A Korean Grilled Baby Octopus ( Jjukkumi Gui) is another way to have tender, enjoyably chewy and flavoursome baby octopus. Have you ever had grilled baby octopus? If you haven’t and you are an adventurous eater like me, you’ve got to try it!
Easy and fast cooking is the reason why I decided to make a Korean Grilled Baby Octopus( Jjukkumi Gui). However, you need to marinate baby octopus a head in spicy gochujang sauce to have a greater deep flavour. What I did, I marinated them over night.
At first, I felt intimidate by the thought of cooking baby octopus. I realized that the frozen baby octopus that I bought was ready to cook. No need to pre-clean by removing and discarding the inside of the head and beak.
This Korean Grilled Baby Octopus ( Jjukkumi Gui) is perfect to be accompanied with a bitter and refreshing vegetable such as Chinese mustard greens (gai choy or Indian mustard).

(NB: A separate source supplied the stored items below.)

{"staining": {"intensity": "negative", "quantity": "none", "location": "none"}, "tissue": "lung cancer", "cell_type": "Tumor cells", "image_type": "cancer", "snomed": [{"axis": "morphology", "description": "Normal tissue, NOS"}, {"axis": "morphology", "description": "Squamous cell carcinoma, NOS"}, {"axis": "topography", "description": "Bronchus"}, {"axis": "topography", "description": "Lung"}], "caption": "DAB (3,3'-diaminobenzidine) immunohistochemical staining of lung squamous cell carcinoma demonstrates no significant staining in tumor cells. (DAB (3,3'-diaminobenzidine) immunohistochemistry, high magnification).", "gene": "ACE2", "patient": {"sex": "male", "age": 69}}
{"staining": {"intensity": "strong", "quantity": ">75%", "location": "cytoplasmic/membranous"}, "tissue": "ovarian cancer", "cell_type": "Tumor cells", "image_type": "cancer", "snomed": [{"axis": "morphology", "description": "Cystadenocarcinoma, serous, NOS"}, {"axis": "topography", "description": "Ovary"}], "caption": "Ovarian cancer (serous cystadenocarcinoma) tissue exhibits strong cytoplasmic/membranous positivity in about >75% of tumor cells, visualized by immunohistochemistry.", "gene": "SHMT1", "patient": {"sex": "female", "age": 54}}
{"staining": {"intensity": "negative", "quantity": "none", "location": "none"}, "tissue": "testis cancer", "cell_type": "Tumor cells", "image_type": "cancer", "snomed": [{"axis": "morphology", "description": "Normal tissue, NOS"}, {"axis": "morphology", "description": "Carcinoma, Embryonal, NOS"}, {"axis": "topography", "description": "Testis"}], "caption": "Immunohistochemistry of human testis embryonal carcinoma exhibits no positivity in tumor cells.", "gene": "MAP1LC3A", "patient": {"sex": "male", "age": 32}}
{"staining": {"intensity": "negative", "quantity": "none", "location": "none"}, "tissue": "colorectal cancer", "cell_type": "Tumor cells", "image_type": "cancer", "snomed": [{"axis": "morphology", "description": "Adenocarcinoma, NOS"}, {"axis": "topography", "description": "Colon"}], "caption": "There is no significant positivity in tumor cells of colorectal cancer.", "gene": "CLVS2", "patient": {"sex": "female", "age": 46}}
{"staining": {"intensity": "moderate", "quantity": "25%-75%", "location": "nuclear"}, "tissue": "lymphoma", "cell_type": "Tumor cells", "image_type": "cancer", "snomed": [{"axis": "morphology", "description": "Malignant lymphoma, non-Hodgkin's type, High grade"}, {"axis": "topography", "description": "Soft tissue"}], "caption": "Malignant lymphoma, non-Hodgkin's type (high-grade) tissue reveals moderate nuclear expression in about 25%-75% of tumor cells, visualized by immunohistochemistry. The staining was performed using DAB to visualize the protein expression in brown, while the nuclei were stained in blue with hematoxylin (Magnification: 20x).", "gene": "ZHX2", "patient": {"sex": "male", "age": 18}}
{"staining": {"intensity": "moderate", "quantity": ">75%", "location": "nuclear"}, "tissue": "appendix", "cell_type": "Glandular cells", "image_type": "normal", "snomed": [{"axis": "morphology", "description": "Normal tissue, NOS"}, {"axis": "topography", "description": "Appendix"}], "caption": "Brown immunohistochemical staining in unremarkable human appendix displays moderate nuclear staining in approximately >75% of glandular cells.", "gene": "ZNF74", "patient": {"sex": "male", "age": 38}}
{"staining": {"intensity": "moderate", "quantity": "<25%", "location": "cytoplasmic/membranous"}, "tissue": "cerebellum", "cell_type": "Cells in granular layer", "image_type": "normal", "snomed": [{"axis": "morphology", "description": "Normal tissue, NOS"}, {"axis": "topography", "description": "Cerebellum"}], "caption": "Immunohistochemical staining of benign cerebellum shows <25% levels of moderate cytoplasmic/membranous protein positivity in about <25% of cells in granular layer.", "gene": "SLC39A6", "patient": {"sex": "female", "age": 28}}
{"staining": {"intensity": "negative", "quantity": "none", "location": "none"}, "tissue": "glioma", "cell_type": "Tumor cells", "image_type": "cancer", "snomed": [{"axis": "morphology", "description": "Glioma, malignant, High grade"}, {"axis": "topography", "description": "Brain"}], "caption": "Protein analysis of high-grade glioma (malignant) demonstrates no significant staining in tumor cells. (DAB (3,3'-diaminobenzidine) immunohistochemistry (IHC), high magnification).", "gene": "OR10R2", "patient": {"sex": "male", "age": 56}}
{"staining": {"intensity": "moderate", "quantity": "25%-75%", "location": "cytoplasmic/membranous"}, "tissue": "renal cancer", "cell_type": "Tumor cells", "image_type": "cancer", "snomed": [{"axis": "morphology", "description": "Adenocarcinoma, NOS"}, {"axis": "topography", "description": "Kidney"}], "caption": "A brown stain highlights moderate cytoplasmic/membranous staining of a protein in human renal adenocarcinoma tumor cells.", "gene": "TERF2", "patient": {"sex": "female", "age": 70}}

You can also use cucumber or other refreshing vegetables to company this great grilled seafood.
Korean Grilled Baby Octopus
Jjukkumi Gui Recipe
- 1 lb frozen baby octopus (10 – 12 pieces)
- 2 tablespoons gochujang (Korean red chili pepper paste)
- 2 – 3 teaspoons cabe bubuk (Indonesian chili powder)*
- 1 tablespoon soy sauce
- 1 tablespoon ang ciu (Indonesian rice wine)*
- 1 – 2 tablespoons honey
- 1 teaspoon minced garlic
- 1/2 teaspoon finely grated ginger
- 1 tablespoon sesame oil
- 1 teaspoon sesame seeds
* Due to no gochugaru (Korean red chili pepper flakes) and mirin/rice wine are available in my pantry at that moment, I substituted to something that closer enough.
- Defrost and rinse the octopus well under cold running water.
- Combine the marinade ingredients. Pour over the octopus and mix to coat well. Marinate for 2 to 3 hours (up to overnight) in the fridge.
- Heat a lightly oiled grill or a grill pan to medium high and sear for about 3 minutes, turning a couple of times. Do not overcook. Plate them on the optional cucumber slices to serve.